I suspect 1.013 might be a bit ambitious, to get that sort of performance out of US-05 you really have to do everything right. Good to see that you pitched two packets in a high gravity beer, but I suspect that the temperature might be moving around more than you realise.
I'm going to suggest that you invest in a STC-1000 (they cost about the same as two packets of yeast on eBay) and find an old fridge, ideally put a fan in it and you wont need a heater. Temperatures moving around aren't very helpful if you are trying to push a yeast to its limits.

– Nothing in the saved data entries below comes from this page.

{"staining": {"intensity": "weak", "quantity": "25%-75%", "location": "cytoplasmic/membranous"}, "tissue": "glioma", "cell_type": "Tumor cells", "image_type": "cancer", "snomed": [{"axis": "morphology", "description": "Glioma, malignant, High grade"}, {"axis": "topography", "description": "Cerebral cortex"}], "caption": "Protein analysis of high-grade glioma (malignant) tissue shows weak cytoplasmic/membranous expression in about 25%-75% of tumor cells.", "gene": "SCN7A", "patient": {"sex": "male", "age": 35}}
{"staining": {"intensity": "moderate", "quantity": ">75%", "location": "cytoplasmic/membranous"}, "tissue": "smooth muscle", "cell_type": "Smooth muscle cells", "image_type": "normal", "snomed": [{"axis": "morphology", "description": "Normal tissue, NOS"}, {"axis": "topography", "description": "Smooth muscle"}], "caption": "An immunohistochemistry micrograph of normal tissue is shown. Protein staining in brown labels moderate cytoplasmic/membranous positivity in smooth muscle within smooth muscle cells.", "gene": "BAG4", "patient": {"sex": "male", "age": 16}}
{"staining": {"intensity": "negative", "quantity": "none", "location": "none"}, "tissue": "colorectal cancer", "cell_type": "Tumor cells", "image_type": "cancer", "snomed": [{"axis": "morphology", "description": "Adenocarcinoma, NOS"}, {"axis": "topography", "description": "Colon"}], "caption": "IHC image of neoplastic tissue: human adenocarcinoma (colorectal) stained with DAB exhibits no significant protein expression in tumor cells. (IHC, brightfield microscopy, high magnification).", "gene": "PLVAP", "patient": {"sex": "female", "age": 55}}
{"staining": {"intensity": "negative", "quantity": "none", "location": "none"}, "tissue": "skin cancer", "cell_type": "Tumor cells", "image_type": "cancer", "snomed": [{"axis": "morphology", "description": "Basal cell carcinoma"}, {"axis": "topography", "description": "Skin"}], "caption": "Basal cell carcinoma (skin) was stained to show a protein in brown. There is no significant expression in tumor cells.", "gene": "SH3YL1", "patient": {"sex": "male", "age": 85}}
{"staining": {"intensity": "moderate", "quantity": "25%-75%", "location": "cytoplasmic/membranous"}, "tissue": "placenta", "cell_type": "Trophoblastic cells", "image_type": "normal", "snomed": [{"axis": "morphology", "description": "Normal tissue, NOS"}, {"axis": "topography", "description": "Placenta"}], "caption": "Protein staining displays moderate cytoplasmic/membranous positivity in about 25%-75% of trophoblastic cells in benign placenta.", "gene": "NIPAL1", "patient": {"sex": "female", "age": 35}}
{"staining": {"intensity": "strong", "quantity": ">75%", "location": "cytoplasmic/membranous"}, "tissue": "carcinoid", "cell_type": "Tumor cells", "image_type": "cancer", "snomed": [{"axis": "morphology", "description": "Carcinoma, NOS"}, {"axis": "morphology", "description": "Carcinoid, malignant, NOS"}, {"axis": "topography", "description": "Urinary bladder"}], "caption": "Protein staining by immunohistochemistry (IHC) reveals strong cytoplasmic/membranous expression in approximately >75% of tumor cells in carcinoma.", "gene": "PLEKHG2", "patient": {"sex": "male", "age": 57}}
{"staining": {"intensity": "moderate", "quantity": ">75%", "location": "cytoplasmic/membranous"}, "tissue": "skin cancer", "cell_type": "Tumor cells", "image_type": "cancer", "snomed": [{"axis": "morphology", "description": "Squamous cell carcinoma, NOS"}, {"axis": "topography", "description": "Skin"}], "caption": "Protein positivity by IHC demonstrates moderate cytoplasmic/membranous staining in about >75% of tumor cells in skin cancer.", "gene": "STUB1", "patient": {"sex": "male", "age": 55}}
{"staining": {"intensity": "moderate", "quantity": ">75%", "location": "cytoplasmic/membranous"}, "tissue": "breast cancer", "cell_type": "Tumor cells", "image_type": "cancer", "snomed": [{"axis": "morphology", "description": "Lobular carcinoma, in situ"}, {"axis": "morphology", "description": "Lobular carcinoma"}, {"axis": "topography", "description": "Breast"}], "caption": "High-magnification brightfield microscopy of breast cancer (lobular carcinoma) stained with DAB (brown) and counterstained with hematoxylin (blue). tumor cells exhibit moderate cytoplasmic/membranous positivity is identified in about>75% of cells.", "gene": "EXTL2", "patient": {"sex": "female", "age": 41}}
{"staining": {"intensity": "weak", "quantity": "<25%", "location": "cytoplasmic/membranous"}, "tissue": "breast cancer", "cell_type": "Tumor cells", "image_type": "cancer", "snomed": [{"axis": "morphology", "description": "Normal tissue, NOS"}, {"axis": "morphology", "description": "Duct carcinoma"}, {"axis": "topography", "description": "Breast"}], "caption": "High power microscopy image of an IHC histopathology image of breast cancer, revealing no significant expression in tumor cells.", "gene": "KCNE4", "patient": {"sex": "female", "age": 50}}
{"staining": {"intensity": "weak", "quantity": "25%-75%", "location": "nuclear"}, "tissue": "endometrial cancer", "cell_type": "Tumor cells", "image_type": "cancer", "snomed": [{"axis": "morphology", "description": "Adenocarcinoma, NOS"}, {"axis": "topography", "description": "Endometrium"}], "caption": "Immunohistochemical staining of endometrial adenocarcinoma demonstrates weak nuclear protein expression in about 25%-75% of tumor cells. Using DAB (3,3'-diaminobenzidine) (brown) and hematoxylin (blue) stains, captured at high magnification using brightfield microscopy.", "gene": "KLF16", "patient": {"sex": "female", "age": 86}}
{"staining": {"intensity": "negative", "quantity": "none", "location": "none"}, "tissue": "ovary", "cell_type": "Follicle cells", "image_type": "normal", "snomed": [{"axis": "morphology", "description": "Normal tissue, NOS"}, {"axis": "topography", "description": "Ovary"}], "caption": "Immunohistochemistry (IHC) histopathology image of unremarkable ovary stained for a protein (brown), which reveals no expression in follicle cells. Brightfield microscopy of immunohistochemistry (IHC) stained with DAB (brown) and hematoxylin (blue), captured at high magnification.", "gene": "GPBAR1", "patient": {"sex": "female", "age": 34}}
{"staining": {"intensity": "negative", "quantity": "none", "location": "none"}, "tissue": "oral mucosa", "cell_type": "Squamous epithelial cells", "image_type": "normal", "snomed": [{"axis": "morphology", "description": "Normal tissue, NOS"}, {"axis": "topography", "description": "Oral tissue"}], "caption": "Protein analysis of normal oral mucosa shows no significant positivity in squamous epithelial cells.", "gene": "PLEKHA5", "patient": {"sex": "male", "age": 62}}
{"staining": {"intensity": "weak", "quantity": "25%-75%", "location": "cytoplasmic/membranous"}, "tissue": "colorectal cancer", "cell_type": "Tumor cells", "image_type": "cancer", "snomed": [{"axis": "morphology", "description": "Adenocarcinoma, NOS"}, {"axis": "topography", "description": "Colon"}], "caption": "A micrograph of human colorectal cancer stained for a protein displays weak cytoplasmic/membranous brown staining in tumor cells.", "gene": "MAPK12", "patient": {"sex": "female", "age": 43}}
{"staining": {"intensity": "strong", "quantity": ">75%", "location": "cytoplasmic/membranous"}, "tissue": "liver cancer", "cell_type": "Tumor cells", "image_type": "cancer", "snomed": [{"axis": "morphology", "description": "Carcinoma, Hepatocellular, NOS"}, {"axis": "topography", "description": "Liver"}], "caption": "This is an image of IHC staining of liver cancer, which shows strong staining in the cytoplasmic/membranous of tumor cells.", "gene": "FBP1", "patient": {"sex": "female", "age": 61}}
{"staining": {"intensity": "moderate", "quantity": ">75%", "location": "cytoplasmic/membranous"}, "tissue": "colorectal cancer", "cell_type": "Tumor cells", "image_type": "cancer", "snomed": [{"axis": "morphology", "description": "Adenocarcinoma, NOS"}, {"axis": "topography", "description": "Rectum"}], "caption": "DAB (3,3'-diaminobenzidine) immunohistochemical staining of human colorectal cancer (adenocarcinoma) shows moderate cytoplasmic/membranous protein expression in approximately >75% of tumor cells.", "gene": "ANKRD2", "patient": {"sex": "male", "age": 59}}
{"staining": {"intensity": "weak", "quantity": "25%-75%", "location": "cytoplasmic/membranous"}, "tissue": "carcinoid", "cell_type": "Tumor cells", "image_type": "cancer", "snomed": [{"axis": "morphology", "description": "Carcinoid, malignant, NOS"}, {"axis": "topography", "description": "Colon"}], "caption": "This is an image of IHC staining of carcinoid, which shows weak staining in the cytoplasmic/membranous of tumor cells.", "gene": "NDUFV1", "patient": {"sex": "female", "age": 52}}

Shaking the fermenter after the start of ferment wont introduce any O2, its already been pushed out of the head space by CO2, nor is aeration usually necessary with good pitches of dry yeast - at or near the yeast's limits it can help but only at the start, after that introducing more O2 in not recommended.
Mark
 
Thanks MHB. Yeah, I can see that 82% AA would be a stretch, perhaps more like 75% AA to get to 1.018 would be more realistic? I do have the STC-1000 controlling the fridge in the laundry and usually have no issues. However a very cold night saw the temp drop overnight, perhaps I need to get a heat pad or are you saying a fan moving the air would stop this happening? Or perhaps my money will be better spent on an aeration stone. I had read on here about others hitting high gravity beers with further oxygen at around the 24hr mark so was trying to replicate that although obviously now, as you point out, shaking at this stage won't achieve this as the headspace is all CO2.

Should I expect any adverse flavours from this relatively slower ferment?